The future of higher education

I've noted in many previous posts and in my published works that, while U.S. and European universities may be experiencing stagnation or decline in student enrollment, enrollments in Asia, Africa, South America, and elsewhere are and will continue to explode. Joshua Kim makes this point in his essay for Inside Higher Education.

Enhancing Student Learning and Development in Cross-Border Higher Education (Roberts & Komives, Eds, 2016) proposes that internationalization of higher education is inevitable. It also urges thought leaders to discern what qualities will most contribute to enhanced student learning and development throughout the world. Student affairs and student development are unrecognized in many western settings as an important element that enhances the student experience. International settings vary even more in their awareness and dedication to the wholistic learning that has made such a difference in U.S. settings.

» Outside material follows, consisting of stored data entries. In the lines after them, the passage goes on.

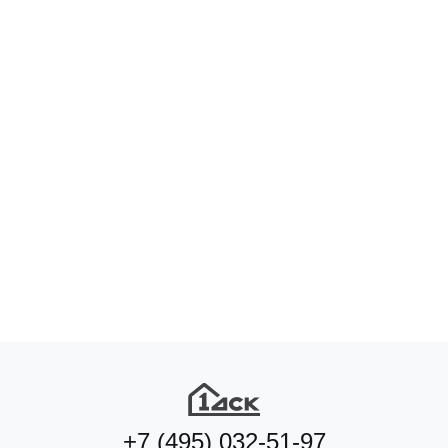
+7 (495) 032-51-97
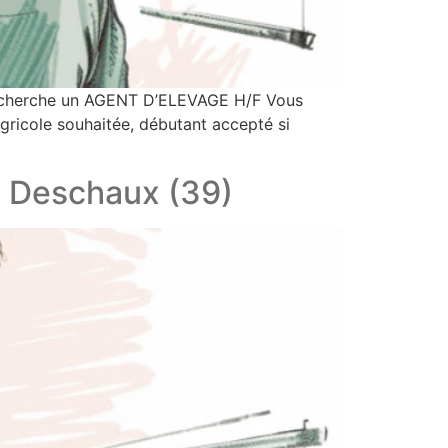
recherche un AGENT D’ELEVAGE H/F Vous
agricole souhaitée, débutant accepté si
 Deschaux (39)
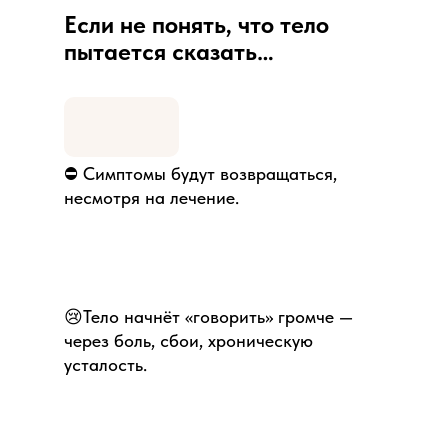
Если не понять, что тело
пытается сказать…
⛔️ Симптомы будут возвращаться,
несмотря на лечение.
😢Тело начнёт «говорить» громче —
через боль, сбои, хроническую
усталость.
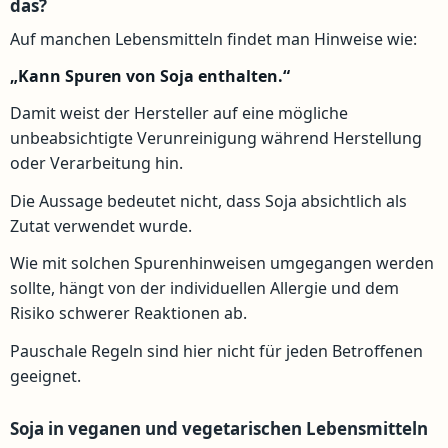
das?
Auf manchen Lebensmitteln findet man Hinweise wie:
„Kann Spuren von Soja enthalten.“
Damit weist der Hersteller auf eine mögliche
unbeabsichtigte Verunreinigung während Herstellung
oder Verarbeitung hin.
Die Aussage bedeutet nicht, dass Soja absichtlich als
Zutat verwendet wurde.
Wie mit solchen Spurenhinweisen umgegangen werden
sollte, hängt von der individuellen Allergie und dem
Risiko schwerer Reaktionen ab.
Pauschale Regeln sind hier nicht für jeden Betroffenen
geeignet.
Soja in veganen und vegetarischen Lebensmitteln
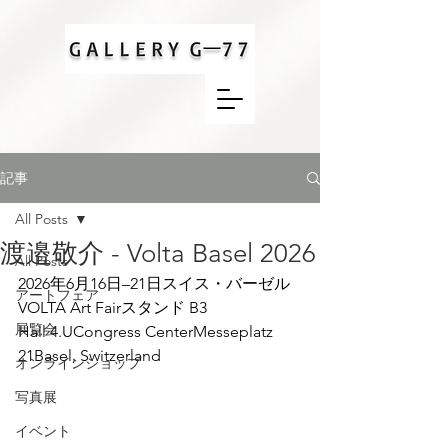
記事
All Posts
渡邉敬介 - Volta Basel 2026
All Posts
2026年6月16日–21日スイス・バーゼル
アートフェア
VOLTA Art Fairスタンド B3
展覧会
Hall 4.UCongress CenterMesseplatz 
21Basel, Switzerland
オンラインショップ
写真展
イベント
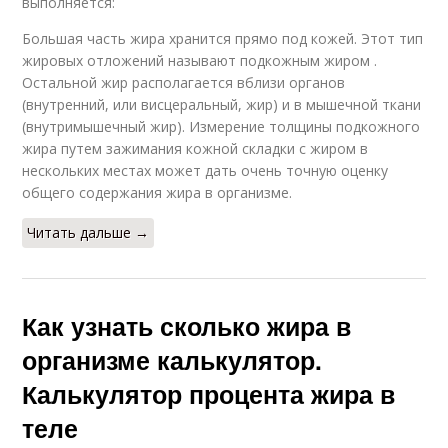
выполняется:
Большая часть жира хранится прямо под кожей. Этот тип
жировых отложений называют подкожным жиром .
Остальной жир располагается вблизи органов
(внутренний, или висцеральный, жир) и в мышечной ткани
(внутримышечный жир). Измерение толщины подкожного
жира путем зажимания кожной складки с жиром в
нескольких местах может дать очень точную оценку
общего содержания жира в организме.
Читать дальше →
Как узнать сколько жира в
организме калькулятор.
Калькулятор процента жира в
теле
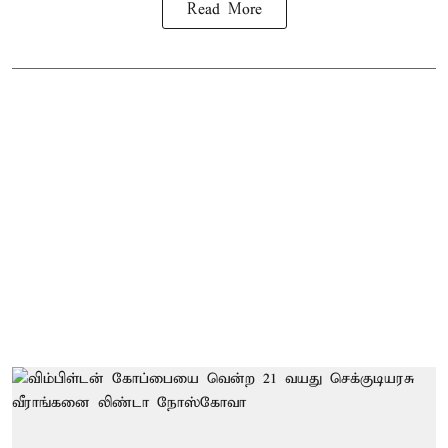
Read More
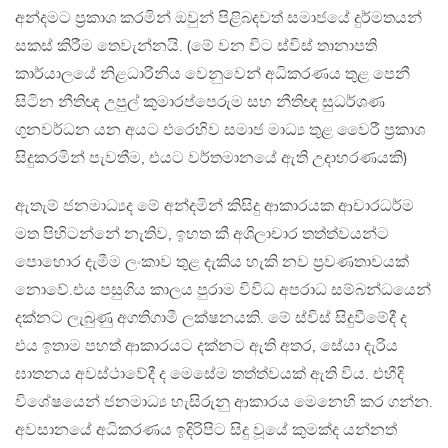
අන්දමට ප්‍රකාශ කරමින් ඔවුන් පිළිබදවත් සමාජයේ දුර්මතයන්
සකස් කිරීම තෙවැන්නයි. (මේ වන විට ස්විස් තානාපති
කාර්යාලයේ නිළධාරිනිය වෙනුවෙන් අධිකරණය තුළ පෙනී
සිටින නීතිඥ උපුල් කුමාරප්පෙරුම සහ නීතිඥ සුධර්ශණ
ගුනවර්ධන යන අයට එරෙහිව සමාජ මාධ්‍ය තුළ වෛරී ප්‍රකාශ
සිදුකරමින් පැවතීම, එයට වර්තමානයේ ඇති උදාහරණයකි)
ඇතැම් ජනමාධ්‍යද මේ අන්දමින් කිසිදු ආකාරයක ආචාරධර්ම
මත පිහිටන්නේ නැතිව, ඉහත කී අශිලාචාර තත්ත්වයන්ට
පොහොර දැමීම ලංකාව තුළ දැකිය හැකි නව ප්‍රවණතාවයක්
නොවේ.එය පසුගිය කාලය පුරාම විවිධ අපරාධ සම්බන්ධයෙන්
දක්නට ලැබුණු අගතිගාමී ලක්ෂනයකි. මේ ස්විස් සිදුවීමේදී ද
එය ඉතාම පහත් ආකාරයට දක්නට ඇති අතර, සේයා දැරිය
ඝාතනය අවස්ථාවේදී ද මෙසේම තත්ත්වයක් ඇති විය. එහීදි
විශේෂයෙන් ජනමාධ්‍ය හැසිරුනු ආකාරය මෙනෙහි කර ගන්න.
අවසානයේ අධිකරණය ඉදිරිපිට සිදු වූයේ කුමක්ද යන්නත්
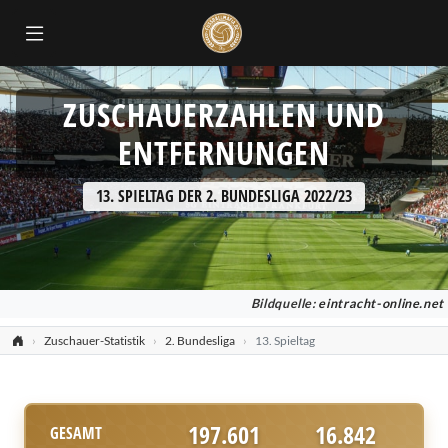
ZUSCHAUERZAHLEN UND
ENTFERNUNGEN
13. SPIELTAG DER 2. BUNDESLIGA 2022/23
Bildquelle:
eintracht-online.net
Zuschauer-Statistik
2. Bundesliga
13. Spieltag
197.601
16.842
GESAMT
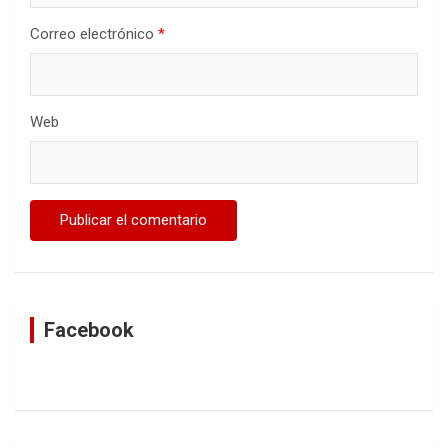
Correo electrónico
*
Web
Facebook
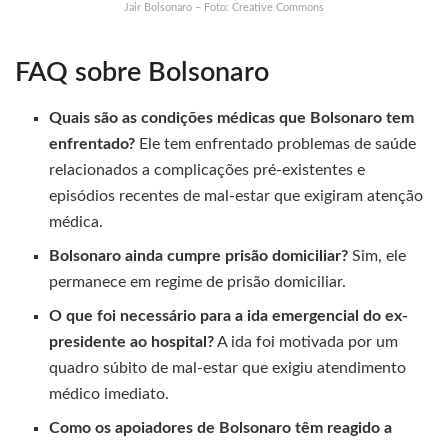
Jair Bolsonaro – Foto: Creative Commons
FAQ sobre Bolsonaro
Quais são as condições médicas que Bolsonaro tem
enfrentado?
Ele tem enfrentado problemas de saúde
relacionados a complicações pré-existentes e
episódios recentes de mal-estar que exigiram atenção
médica.
Bolsonaro ainda cumpre prisão domiciliar?
Sim, ele
permanece em regime de prisão domiciliar.
O que foi necessário para a ida emergencial do ex-
presidente ao hospital?
A ida foi motivada por um
quadro súbito de mal-estar que exigiu atendimento
médico imediato.
Como os apoiadores de Bolsonaro têm reagido a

Joshua poses important questions:

  • How should U.S. institutions change to take advantage of growing global demand for higher education?
  • Should those of us who work in academia be thinking more about building international career experience?
  • Should graduate programs prioritize international experience and global training?
  • Does you institution have a global higher ed strategy?
My view is yes, yes, yes, and mostly no to the above. Those who seek interesting, transformative, and thriving careers in higher education should not be complacent about the shift in opportunity toward countries and settings outside of the U.S. and Europe. Engaging in one's current setting to urge all institutions to get serious about internationalization would be a great first step.